PROBLEM STATEMENT >> For the records that follow, please set down exactly the lines between the one holding "Anmeldung nicht möglich" and the one holding "Формы Implast", inclusive, and only those.

- Opening Delimiter -

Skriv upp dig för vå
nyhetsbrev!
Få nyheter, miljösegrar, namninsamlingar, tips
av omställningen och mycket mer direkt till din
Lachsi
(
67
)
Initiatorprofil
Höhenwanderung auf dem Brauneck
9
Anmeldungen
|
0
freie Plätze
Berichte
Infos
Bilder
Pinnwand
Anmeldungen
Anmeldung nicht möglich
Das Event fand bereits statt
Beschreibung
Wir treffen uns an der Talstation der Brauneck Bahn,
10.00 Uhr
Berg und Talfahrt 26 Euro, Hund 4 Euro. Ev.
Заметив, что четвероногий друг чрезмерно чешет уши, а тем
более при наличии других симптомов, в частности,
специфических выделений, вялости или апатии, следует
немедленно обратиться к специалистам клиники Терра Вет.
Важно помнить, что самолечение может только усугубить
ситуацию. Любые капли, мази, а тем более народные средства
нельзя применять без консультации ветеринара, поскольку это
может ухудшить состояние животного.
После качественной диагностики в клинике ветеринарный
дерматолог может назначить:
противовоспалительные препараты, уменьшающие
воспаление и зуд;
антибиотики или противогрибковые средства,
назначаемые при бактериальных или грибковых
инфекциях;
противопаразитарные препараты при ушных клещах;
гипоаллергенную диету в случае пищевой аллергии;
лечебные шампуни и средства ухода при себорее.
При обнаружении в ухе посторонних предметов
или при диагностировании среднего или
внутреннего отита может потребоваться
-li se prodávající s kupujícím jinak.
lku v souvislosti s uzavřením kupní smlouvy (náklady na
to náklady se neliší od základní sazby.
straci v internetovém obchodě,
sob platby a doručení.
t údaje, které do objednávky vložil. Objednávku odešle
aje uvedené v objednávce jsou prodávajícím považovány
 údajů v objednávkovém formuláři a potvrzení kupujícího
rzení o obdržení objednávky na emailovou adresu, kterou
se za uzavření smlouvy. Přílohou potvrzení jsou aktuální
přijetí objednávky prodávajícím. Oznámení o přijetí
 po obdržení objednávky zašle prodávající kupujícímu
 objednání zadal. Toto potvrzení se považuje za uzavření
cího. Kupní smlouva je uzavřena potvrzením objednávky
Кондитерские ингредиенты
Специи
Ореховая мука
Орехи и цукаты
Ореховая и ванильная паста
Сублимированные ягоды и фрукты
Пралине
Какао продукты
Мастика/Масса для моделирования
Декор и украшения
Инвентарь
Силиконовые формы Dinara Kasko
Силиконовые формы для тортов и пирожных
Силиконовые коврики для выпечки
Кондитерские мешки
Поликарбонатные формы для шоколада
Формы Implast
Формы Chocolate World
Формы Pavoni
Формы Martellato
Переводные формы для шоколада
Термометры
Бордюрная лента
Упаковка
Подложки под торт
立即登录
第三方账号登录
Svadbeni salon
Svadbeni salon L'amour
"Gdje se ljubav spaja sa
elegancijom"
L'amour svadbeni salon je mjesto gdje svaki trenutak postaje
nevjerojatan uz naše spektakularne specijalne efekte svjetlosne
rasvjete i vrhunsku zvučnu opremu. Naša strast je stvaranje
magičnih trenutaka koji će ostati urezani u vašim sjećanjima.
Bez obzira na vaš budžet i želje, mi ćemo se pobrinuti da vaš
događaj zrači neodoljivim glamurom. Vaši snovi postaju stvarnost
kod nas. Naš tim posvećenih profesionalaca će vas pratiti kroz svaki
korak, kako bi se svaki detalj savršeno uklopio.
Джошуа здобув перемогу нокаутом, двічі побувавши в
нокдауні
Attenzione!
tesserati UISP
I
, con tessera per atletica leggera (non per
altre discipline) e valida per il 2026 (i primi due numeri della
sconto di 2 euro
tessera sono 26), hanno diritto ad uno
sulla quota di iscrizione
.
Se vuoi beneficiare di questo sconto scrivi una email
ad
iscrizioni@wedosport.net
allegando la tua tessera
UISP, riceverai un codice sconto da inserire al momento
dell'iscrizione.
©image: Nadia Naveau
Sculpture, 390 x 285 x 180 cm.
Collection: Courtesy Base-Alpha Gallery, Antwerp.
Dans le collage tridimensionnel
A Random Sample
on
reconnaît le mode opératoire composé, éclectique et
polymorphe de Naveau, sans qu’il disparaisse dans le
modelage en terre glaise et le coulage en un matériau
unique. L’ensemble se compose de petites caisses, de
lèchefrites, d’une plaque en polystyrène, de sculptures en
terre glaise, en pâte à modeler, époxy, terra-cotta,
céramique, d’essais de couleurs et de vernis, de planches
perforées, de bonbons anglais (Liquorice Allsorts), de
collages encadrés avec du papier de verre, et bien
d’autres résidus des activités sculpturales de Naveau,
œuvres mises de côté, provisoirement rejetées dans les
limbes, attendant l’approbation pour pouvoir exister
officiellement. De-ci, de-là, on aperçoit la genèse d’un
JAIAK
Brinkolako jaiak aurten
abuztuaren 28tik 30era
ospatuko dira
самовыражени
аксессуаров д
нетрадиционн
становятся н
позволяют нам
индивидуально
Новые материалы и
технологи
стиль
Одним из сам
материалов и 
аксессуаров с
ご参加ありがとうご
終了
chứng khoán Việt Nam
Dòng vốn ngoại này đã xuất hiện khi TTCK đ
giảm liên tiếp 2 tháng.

- Closing Delimiter -

ANSWER SPACE >>
Anmeldung nicht möglich
Das Event fand bereits statt
Beschreibung
Wir treffen uns an der Talstation der Brauneck Bahn,
10.00 Uhr
Berg und Talfahrt 26 Euro, Hund 4 Euro. Ev.
Заметив, что четвероногий друг чрезмерно чешет уши, а тем
более при наличии других симптомов, в частности,
специфических выделений, вялости или апатии, следует
немедленно обратиться к специалистам клиники Терра Вет.
Важно помнить, что самолечение может только усугубить
ситуацию. Любые капли, мази, а тем более народные средства
нельзя применять без консультации ветеринара, поскольку это
может ухудшить состояние животного.
После качественной диагностики в клинике ветеринарный
дерматолог может назначить:
противовоспалительные препараты, уменьшающие
воспаление и зуд;
антибиотики или противогрибковые средства,
назначаемые при бактериальных или грибковых
инфекциях;
противопаразитарные препараты при ушных клещах;
гипоаллергенную диету в случае пищевой аллергии;
лечебные шампуни и средства ухода при себорее.
При обнаружении в ухе посторонних предметов
или при диагностировании среднего или
внутреннего отита может потребоваться
-li se prodávající s kupujícím jinak.
lku v souvislosti s uzavřením kupní smlouvy (náklady na
to náklady se neliší od základní sazby.
straci v internetovém obchodě,
sob platby a doručení.
t údaje, které do objednávky vložil. Objednávku odešle
aje uvedené v objednávce jsou prodávajícím považovány
 údajů v objednávkovém formuláři a potvrzení kupujícího
rzení o obdržení objednávky na emailovou adresu, kterou
se za uzavření smlouvy. Přílohou potvrzení jsou aktuální
přijetí objednávky prodávajícím. Oznámení o přijetí
 po obdržení objednávky zašle prodávající kupujícímu
 objednání zadal. Toto potvrzení se považuje za uzavření
cího. Kupní smlouva je uzavřena potvrzením objednávky
Кондитерские ингредиенты
Специи
Ореховая мука
Орехи и цукаты
Ореховая и ванильная паста
Сублимированные ягоды и фрукты
Пралине
Какао продукты
Мастика/Масса для моделирования
Декор и украшения
Инвентарь
Силиконовые формы Dinara Kasko
Силиконовые формы для тортов и пирожных
Силиконовые коврики для выпечки
Кондитерские мешки
Поликарбонатные формы для шоколада
Формы Implast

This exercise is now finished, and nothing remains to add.